» HOW TO COMPLETE THIS TASK:
Copy every line of text in the material below with no changes, and leave the pictures out of your answer.

» EXERCISE MATERIALS:
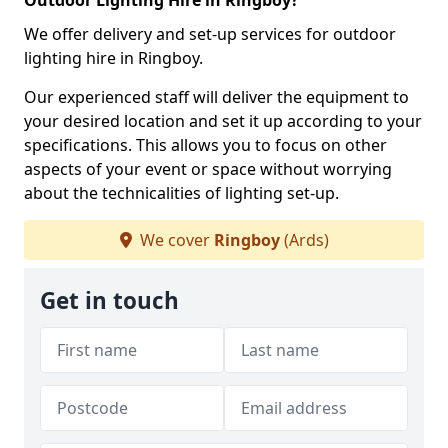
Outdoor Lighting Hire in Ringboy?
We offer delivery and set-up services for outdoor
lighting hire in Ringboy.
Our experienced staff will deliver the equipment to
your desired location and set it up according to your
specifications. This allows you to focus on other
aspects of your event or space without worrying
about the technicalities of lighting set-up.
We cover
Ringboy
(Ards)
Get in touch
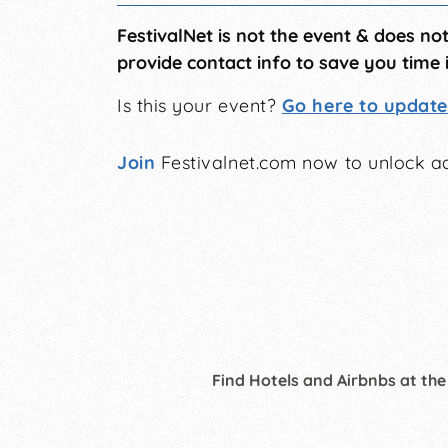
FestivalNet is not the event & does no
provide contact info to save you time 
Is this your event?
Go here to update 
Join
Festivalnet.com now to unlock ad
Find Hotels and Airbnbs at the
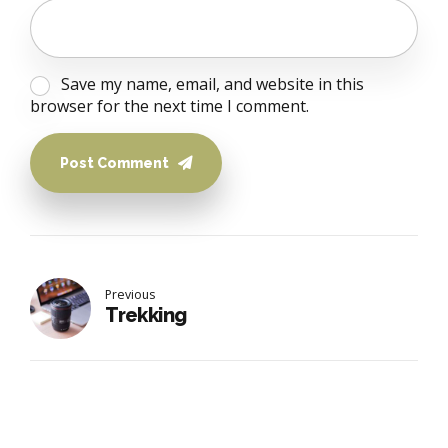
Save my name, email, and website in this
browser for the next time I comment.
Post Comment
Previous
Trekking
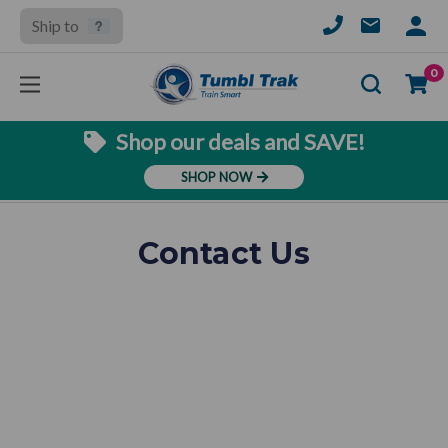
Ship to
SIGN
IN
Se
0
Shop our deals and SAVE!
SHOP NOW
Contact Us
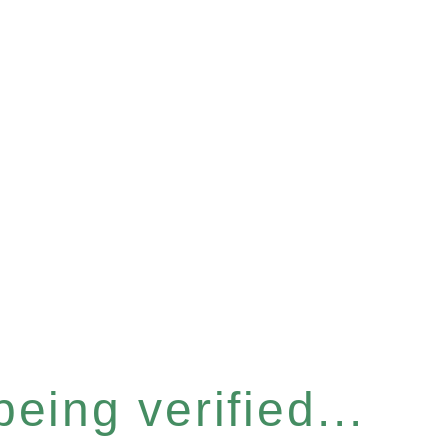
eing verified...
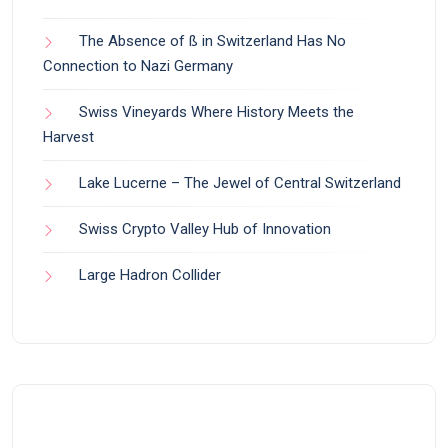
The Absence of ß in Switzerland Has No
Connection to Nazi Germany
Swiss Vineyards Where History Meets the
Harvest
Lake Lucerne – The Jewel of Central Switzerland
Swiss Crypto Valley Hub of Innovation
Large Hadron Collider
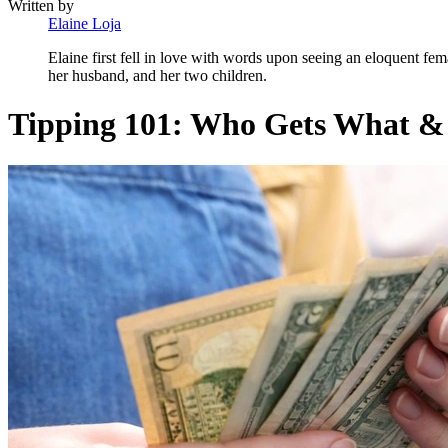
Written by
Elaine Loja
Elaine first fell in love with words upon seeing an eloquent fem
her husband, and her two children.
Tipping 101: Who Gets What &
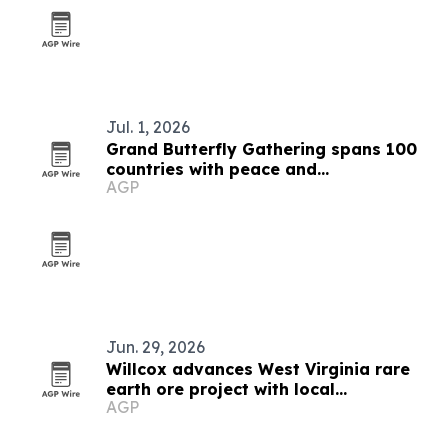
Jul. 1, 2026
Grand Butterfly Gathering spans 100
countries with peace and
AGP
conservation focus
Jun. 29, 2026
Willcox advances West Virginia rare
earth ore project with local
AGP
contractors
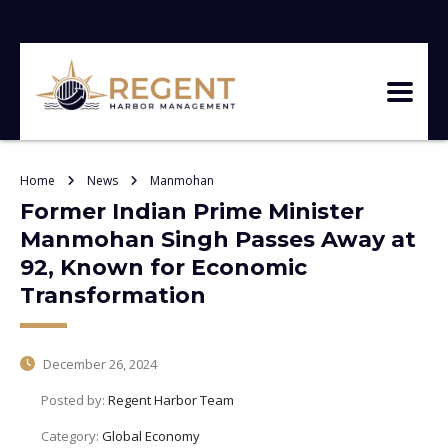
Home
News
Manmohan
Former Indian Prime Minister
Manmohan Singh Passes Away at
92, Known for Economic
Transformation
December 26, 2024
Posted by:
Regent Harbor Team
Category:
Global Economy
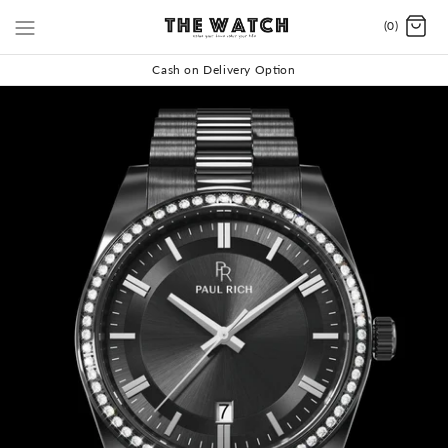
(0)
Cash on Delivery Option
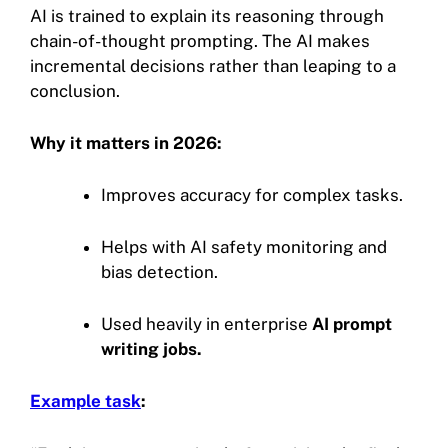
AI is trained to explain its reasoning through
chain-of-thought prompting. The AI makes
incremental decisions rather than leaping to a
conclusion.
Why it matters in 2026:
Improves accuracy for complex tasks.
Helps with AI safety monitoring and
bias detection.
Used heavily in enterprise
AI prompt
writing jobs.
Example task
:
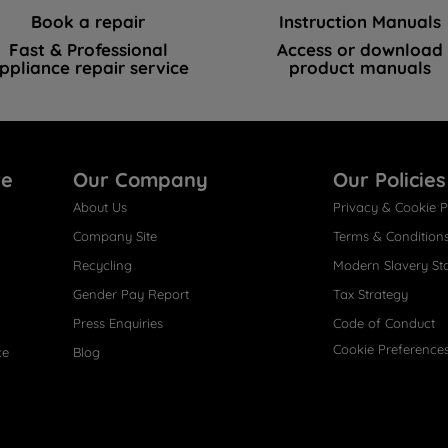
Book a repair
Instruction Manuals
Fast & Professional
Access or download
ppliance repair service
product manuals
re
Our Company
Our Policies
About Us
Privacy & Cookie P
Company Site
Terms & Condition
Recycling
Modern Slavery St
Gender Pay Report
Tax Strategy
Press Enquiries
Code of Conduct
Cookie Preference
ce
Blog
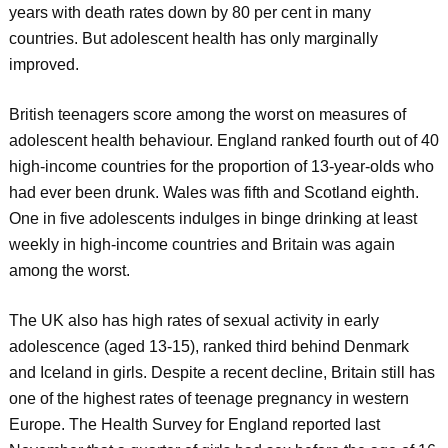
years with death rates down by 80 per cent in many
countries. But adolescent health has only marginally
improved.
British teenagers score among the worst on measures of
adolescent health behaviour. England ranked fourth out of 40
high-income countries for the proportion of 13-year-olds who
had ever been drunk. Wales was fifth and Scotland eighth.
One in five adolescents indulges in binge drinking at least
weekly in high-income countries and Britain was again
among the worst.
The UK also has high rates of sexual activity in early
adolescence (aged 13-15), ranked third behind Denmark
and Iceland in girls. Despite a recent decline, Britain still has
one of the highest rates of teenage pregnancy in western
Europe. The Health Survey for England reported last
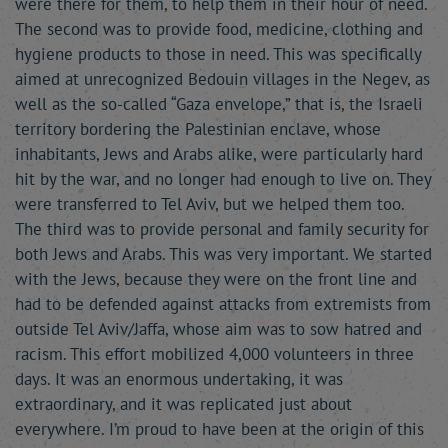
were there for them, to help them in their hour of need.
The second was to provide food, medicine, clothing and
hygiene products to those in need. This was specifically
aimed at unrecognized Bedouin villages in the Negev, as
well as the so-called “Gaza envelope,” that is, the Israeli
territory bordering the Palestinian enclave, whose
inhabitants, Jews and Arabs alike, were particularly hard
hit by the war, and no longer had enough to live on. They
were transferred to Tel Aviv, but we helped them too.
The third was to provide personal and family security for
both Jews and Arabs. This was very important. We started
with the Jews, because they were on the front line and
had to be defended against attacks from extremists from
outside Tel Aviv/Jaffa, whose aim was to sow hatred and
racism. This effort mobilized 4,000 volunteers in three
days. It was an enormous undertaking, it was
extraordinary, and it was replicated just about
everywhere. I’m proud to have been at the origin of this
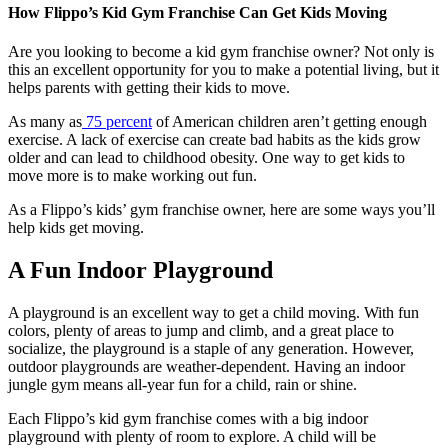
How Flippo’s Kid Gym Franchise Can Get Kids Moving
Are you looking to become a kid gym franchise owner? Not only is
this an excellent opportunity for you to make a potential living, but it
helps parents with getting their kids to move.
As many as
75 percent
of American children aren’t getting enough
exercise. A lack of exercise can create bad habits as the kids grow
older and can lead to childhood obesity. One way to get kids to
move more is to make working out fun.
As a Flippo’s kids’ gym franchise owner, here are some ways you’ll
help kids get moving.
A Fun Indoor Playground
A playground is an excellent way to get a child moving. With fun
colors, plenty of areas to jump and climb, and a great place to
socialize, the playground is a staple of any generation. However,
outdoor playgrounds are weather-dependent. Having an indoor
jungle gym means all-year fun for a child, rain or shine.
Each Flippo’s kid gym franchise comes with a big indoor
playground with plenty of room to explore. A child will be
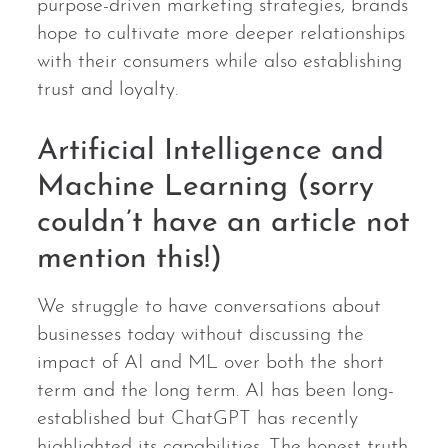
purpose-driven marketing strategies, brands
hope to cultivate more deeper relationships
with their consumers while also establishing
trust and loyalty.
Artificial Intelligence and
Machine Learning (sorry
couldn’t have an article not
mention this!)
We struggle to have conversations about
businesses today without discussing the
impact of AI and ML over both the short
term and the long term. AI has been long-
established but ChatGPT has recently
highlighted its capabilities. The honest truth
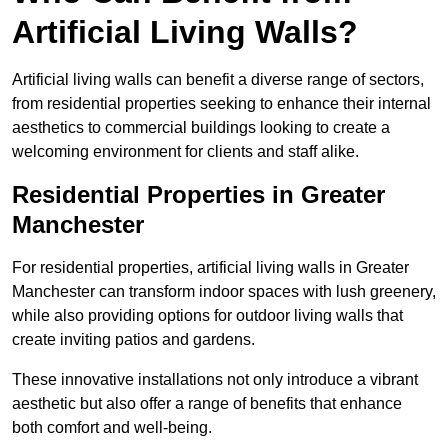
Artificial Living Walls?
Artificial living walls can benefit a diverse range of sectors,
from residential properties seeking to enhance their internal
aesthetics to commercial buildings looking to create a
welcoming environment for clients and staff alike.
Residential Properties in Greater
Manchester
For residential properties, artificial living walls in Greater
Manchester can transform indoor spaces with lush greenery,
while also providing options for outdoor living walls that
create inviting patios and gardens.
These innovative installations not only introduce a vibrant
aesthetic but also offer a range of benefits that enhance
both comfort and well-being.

» SOLUTION:
Outdoor Lighting Hire in Ringboy?
We offer delivery and set-up services for outdoor
lighting hire in Ringboy.
Our experienced staff will deliver the equipment to
your desired location and set it up according to your
specifications. This allows you to focus on other
aspects of your event or space without worrying
about the technicalities of lighting set-up.
We cover
Ringboy
(Ards)
Get in touch
FestivalNet is not the event & does no
provide contact info to save you time 
Is this your event?
Go here to update 
Join
Festivalnet.com now to unlock ad
Find Hotels and Airbnbs at the
Save my name, email, and website in this
browser for the next time I comment.
Post Comment
Previous
Trekking
Ship to
SIGN
IN
Se
0
Shop our deals and SAVE!
SHOP NOW
Contact Us
eing verified...
The Absence of ß in Switzerland Has No
Connection to Nazi Germany
Swiss Vineyards Where History Meets the
Harvest
Lake Lucerne – The Jewel of Central Switzerland
Swiss Crypto Valley Hub of Innovation
Large Hadron Collider
Written by
Elaine Loja
Elaine first fell in love with words upon seeing an eloquent fem
her husband, and her two children.
Tipping 101: Who Gets What &
Jul. 1, 2026
Grand Butterfly Gathering spans 100
countries with peace and
AGP
conservation focus
Jun. 29, 2026
Willcox advances West Virginia rare
earth ore project with local
AGP
contractors
Home
News
Manmohan
Former Indian Prime Minister
Manmohan Singh Passes Away at
92, Known for Economic
Transformation
December 26, 2024
Posted by:
Regent Harbor Team
Category:
Global Economy
(0)
Cash on Delivery Option
AI is trained to explain its reasoning through
chain-of-thought prompting. The AI makes
incremental decisions rather than leaping to a
conclusion.
Why it matters in 2026:
Improves accuracy for complex tasks.
Helps with AI safety monitoring and
bias detection.
Used heavily in enterprise
AI prompt
writing jobs.
Example task
:
Book a repair
Instruction Manuals
Fast & Professional
Access or download
ppliance repair service
product manuals
re
Our Company
Our Policies
About Us
Privacy & Cookie P
Company Site
Terms & Condition
Recycling
Modern Slavery St
Gender Pay Report
Tax Strategy
Press Enquiries
Code of Conduct
Cookie Preference
ce
Blog
years with death rates down by 80 per cent in many
countries. But adolescent health has only marginally
improved.
British teenagers score among the worst on measures of
adolescent health behaviour. England ranked fourth out of 40
high-income countries for the proportion of 13-year-olds who
had ever been drunk. Wales was fifth and Scotland eighth.
One in five adolescents indulges in binge drinking at least
weekly in high-income countries and Britain was again
among the worst.
The UK also has high rates of sexual activity in early
adolescence (aged 13-15), ranked third behind Denmark
and Iceland in girls. Despite a recent decline, Britain still has
one of the highest rates of teenage pregnancy in western
Europe. The Health Survey for England reported last
were there for them, to help them in their hour of need.
The second was to provide food, medicine, clothing and
hygiene products to those in need. This was specifically
aimed at unrecognized Bedouin villages in the Negev, as
well as the so-called “Gaza envelope,” that is, the Israeli
territory bordering the Palestinian enclave, whose
inhabitants, Jews and Arabs alike, were particularly hard
hit by the war, and no longer had enough to live on. They
were transferred to Tel Aviv, but we helped them too.
The third was to provide personal and family security for
both Jews and Arabs. This was very important. We started
with the Jews, because they were on the front line and
had to be defended against attacks from extremists from
outside Tel Aviv/Jaffa, whose aim was to sow hatred and
racism. This effort mobilized 4,000 volunteers in three
days. It was an enormous undertaking, it was
extraordinary, and it was replicated just about
everywhere. I’m proud to have been at the origin of this
How Flippo’s Kid Gym Franchise Can Get Kids Moving
Are you looking to become a kid gym franchise owner? Not only is
this an excellent opportunity for you to make a potential living, but it
helps parents with getting their kids to move.
As many as
75 percent
of American children aren’t getting enough
exercise. A lack of exercise can create bad habits as the kids grow
older and can lead to childhood obesity. One way to get kids to
move more is to make working out fun.
As a Flippo’s kids’ gym franchise owner, here are some ways you’ll
help kids get moving.
A Fun Indoor Playground
A playground is an excellent way to get a child moving. With fun
colors, plenty of areas to jump and climb, and a great place to
socialize, the playground is a staple of any generation. However,
outdoor playgrounds are weather-dependent. Having an indoor
jungle gym means all-year fun for a child, rain or shine.
Each Flippo’s kid gym franchise comes with a big indoor
playground with plenty of room to explore. A child will be
purpose-driven marketing strategies, brands
hope to cultivate more deeper relationships
with their consumers while also establishing
trust and loyalty.
Artificial Intelligence and
Machine Learning (sorry
couldn’t have an article not
mention this!)
We struggle to have conversations about
businesses today without discussing the
impact of AI and ML over both the short
term and the long term. AI has been long-
established but ChatGPT has recently
highlighted its capabilities. The honest truth
Artificial Living Walls?
Artificial living walls can benefit a diverse range of sectors,
from residential properties seeking to enhance their internal
aesthetics to commercial buildings looking to create a
welcoming environment for clients and staff alike.
Residential Properties in Greater
Manchester
For residential properties, artificial living walls in Greater
Manchester can transform indoor spaces with lush greenery,
while also providing options for outdoor living walls that
create inviting patios and gardens.
These innovative installations not only introduce a vibrant
aesthetic but also offer a range of benefits that enhance
both comfort and well-being.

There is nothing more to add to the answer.